Es stank sogar im Zimmer nach Mannheim.

Als ich am nächsten Morgen naserümpfend aufwachte, stellte ich meiner Mutter die einzig logische Frage: »Du Mami, darf ich ins Schwimmbad gehen?«

Sie überlegte einen sehr kurzen Augenblick und entschied, der Bitte eiligst nachzukommen. Verhieß dies doch einen Tag, an dem sie arbeiten konnte, ohne sich ständig um ihren Sprössling kümmern zu müssen. Dass ich, auf mich alleine gestellt, Gefahr liefe abzusaufen, bereitete ihr angesichts einer gewissen biologischen Nähe zur Bisamratte keine Sorgen.
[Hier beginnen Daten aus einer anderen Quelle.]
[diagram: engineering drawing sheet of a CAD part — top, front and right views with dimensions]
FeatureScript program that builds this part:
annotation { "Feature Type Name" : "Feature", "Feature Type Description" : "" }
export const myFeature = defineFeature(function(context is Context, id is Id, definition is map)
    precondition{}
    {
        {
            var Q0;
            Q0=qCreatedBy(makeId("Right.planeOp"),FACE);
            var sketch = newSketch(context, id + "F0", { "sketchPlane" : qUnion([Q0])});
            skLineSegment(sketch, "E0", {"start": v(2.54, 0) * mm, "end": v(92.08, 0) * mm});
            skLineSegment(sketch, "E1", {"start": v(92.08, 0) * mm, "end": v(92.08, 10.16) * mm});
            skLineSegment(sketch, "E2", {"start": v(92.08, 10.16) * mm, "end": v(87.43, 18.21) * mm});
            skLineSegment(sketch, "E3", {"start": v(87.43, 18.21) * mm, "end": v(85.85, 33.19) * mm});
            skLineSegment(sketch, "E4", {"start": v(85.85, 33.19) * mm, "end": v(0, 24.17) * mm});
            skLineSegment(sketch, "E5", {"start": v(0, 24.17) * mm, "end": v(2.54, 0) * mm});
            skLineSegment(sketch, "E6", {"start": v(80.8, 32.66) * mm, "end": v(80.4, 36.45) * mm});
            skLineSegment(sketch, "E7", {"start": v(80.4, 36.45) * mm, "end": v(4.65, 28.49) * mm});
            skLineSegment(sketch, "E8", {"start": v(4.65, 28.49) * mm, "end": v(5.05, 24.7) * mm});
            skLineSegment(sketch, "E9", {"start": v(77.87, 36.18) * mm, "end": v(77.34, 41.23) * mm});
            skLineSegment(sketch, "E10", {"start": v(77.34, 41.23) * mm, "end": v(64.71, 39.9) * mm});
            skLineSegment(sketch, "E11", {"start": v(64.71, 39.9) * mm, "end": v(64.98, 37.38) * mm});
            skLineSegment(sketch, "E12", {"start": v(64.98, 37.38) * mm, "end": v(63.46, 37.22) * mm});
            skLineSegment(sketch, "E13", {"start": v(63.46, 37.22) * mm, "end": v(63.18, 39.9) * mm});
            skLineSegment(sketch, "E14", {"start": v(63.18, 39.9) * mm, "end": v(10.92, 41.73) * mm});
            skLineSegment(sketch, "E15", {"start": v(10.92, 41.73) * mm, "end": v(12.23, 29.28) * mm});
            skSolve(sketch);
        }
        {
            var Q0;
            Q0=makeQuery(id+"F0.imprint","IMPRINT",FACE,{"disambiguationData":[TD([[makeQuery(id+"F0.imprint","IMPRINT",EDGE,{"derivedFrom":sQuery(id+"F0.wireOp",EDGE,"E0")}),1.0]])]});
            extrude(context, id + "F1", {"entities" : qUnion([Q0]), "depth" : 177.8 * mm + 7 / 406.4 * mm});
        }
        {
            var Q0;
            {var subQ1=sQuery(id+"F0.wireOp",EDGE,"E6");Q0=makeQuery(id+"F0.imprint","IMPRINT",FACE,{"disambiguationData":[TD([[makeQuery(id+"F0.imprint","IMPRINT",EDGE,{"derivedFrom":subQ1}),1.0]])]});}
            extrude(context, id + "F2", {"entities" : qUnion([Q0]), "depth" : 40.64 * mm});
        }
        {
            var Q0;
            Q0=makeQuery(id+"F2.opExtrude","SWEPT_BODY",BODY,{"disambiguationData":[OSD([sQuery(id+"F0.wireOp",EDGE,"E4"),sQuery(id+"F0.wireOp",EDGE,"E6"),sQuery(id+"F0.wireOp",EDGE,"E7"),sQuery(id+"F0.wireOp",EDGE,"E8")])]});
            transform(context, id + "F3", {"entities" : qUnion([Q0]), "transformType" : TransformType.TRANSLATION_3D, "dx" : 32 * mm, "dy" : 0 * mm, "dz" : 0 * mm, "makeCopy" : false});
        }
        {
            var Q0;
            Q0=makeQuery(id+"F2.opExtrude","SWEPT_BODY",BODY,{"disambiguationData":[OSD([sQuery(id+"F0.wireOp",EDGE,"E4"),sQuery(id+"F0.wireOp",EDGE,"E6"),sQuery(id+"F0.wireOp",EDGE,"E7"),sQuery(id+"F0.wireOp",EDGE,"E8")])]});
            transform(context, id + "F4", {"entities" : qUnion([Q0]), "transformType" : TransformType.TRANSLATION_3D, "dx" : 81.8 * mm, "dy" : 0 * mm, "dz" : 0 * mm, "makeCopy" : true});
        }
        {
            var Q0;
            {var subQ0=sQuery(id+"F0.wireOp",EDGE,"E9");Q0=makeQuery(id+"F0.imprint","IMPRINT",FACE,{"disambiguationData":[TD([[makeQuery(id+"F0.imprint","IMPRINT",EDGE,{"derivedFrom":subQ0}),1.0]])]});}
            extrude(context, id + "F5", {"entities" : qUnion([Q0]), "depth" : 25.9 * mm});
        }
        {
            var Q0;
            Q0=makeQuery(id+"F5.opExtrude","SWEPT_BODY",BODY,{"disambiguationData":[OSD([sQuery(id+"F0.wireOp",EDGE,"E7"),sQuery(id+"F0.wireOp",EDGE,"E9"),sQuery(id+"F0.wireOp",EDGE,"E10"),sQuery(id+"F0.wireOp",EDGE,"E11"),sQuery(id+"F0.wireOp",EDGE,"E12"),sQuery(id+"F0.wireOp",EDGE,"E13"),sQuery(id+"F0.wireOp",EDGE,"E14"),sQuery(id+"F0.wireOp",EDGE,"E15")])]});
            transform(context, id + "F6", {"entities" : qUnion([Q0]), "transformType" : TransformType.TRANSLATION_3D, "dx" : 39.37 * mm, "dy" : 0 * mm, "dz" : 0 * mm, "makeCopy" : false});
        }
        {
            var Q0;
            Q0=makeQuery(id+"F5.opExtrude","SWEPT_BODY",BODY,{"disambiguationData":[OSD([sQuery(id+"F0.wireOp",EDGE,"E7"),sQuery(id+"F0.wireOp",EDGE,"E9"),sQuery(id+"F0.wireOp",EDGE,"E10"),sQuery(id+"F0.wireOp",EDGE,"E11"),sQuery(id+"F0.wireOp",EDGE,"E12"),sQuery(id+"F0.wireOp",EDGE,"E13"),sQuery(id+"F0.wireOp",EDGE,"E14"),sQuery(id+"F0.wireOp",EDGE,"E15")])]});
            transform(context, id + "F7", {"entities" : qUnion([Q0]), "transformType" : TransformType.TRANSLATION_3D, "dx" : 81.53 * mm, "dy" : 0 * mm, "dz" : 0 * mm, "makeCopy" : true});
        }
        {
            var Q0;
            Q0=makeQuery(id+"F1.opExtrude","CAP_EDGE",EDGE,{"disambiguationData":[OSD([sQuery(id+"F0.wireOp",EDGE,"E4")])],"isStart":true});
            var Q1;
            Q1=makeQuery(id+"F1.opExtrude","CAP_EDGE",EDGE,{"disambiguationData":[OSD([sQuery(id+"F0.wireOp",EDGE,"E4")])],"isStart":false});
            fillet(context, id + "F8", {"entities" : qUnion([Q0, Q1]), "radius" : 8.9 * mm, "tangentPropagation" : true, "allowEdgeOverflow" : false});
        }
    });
Ich verließ das neue Heim nur allzu gerne und gleich nach dem Frühstück. Die Vorfreude auf den verheißungsvollen Tag ließ mich die erste und wichtigste Mahlzeit für einen Feger meines Kalibers mit Mami und Jan nur schwer ertragen, obwohl ich zugeben musste, dass die Frühstücksbrötchen beeindruckend gut schmeckten. »Bäckerei Erich Schmidt« stand auf der Papiertüte mit roter Schrift und blau unterstrichen.

Unterwegs kam ich nach fünfzig Metern Fußmarsch unter anderem an besagter Bäckerei Schmidt vorbei. Das Ladengeschäft befand sich in einem Eckhaus gegenüber des Clignetplatzes. Ein paar Schritte die Kleiststraße entlang, wehte mir zum ersten Mal ein wunderbarer Geruch von frischgebackenen Brötchen und Brot entgegen. Im Sommer buk man bei offenem Fenster, damit alle etwas davon hatten. Tolle Marketingstrategie. Mir fiel auf, dass ich nicht als Einziger schnupperte.

Ich überquerte die Lange-Rötter-Straße, lief durch die Melchiorstraße, kreuzte die Carl-Benz-Straße und gelangte nach einer knappen Viertelstunde ans Ziel. Das Herzogenriedbad lag vor mir. Ich bezahlte eine Mark Eintritt und betrat das Schwimmbad, damals wie heute ein typischer Vertreter seiner Zunft.

1976 bestand der Eingangsbereich aus einem weißen Flachbau; es gab Drehtüren, zwei Kassenhäuschen, alle Metallteile waren blau gestrichen und der reichlich vorhandene Beton stand in hartem Kontrast zu den verwendeten Farben. Michelangelo hätte seine wahre Freude gehabt.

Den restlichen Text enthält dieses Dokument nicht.